British Kids Are Starting to Sound American

Media and YouTube are reshaping language in UK classrooms
Posted Nov 9, 2025 10:35 AM CST
British Kids Are Starting to Sound American
A file photo of schoolchildren at Castle Rock school in Coalville, East Midlands, England. Do they want candy or sweets?   (Jack Hill/Pool Photo via AP)

British schoolchildren are suddenly sounding like they've stepped off a school bus in Ohio. Teachers across the UK say they're hearing more students use American vocabulary in the classroom, according to a survey by Teacher Tapp for the Times of London. In other words, kids there are saying "garbage" instead of "rubbish" and "candy" instead of "sweets." The shift is most pronounced among younger pupils, with 65% of primary school teachers reporting that their students say "candy," compared with only about a quarter of secondary teachers. Educators and parents largely chalk it up to children's media diets: endless YouTube hours, American-dominated streaming platforms, and influencers like MrBeast and Cocomelon shaping how kids speak before traditional accents and habits settle in.

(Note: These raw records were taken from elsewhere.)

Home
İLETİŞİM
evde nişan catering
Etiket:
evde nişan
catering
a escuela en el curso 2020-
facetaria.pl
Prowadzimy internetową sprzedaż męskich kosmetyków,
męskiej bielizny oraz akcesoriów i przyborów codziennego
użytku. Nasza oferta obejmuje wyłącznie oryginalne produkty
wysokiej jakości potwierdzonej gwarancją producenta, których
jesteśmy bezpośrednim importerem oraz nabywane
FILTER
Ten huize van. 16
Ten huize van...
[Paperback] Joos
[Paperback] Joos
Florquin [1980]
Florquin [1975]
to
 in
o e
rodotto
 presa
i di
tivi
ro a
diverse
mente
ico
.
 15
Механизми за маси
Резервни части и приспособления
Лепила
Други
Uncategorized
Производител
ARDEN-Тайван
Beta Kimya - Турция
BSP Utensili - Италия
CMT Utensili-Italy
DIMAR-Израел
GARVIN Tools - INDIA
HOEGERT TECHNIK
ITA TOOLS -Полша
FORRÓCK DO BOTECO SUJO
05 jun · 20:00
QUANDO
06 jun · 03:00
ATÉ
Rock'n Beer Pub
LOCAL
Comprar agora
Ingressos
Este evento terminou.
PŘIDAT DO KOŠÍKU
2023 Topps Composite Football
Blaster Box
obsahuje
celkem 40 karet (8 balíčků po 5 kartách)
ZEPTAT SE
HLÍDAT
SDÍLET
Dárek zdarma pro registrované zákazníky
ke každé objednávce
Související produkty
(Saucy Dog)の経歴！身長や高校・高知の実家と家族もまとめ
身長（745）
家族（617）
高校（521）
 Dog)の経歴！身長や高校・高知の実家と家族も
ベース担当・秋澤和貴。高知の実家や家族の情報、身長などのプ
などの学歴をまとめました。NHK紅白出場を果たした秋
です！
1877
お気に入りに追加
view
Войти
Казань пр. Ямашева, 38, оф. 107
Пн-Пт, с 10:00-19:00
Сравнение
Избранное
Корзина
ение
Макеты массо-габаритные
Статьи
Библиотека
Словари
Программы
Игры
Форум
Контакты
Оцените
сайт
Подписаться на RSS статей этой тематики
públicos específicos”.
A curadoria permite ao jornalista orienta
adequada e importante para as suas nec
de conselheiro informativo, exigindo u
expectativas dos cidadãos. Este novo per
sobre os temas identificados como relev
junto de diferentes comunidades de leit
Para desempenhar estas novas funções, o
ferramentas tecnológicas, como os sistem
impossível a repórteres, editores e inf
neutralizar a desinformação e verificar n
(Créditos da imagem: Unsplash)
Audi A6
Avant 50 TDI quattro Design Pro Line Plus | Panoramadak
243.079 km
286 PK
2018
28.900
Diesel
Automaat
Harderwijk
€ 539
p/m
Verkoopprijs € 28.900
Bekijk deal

Parents describe catching their kids using American expressions or even adopting a US accent mid-sentence. Other Americanisms including "apartment" for "flat," "closet for cupboard," and "diaper" for "nappy." The trend has sparked mild concern among some parents and commentators—it's a mix of cultural anxiety and nostalgia for BBC-sandpapered Received Pronunciation. But linguists say this isn't a crisis so much as the natural evolution of language in a world where Peppa Pig now shares screen time with YouTuber energy challenges and fast-cut TikTok shorts. Kids mimic what they hear, and right now what they hear most isn't strictly British.

Professor Lynne Murphy of the University of Sussex told the Times that borrowing across English dialects is hardly new, and it's rarely permanent in children. Childhood speech quirks tend to fade, and English has always been a linguistic sponge, absorbing new words and phrases wherever speakers find them. Besides, notes the Guardian, the exchange appears to go both ways, with British words and phrases such as "gobsmacked" and "knickers in a twist" gaining traction in America.